[Opening Input for this task section]
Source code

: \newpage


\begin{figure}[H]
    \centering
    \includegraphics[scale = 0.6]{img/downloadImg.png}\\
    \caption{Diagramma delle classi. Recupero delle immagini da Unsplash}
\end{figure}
[Closing Input for this task section]
Go through the records and repeat each one exactly as written.

Source code

: \newpage


\begin{figure}[H]
    \centering
    \includegraphics[scale = 0.6]{img/downloadImg.png}\\
    \caption{Diagramma delle classi. Recupero delle immagini da Unsplash}
\end{figure}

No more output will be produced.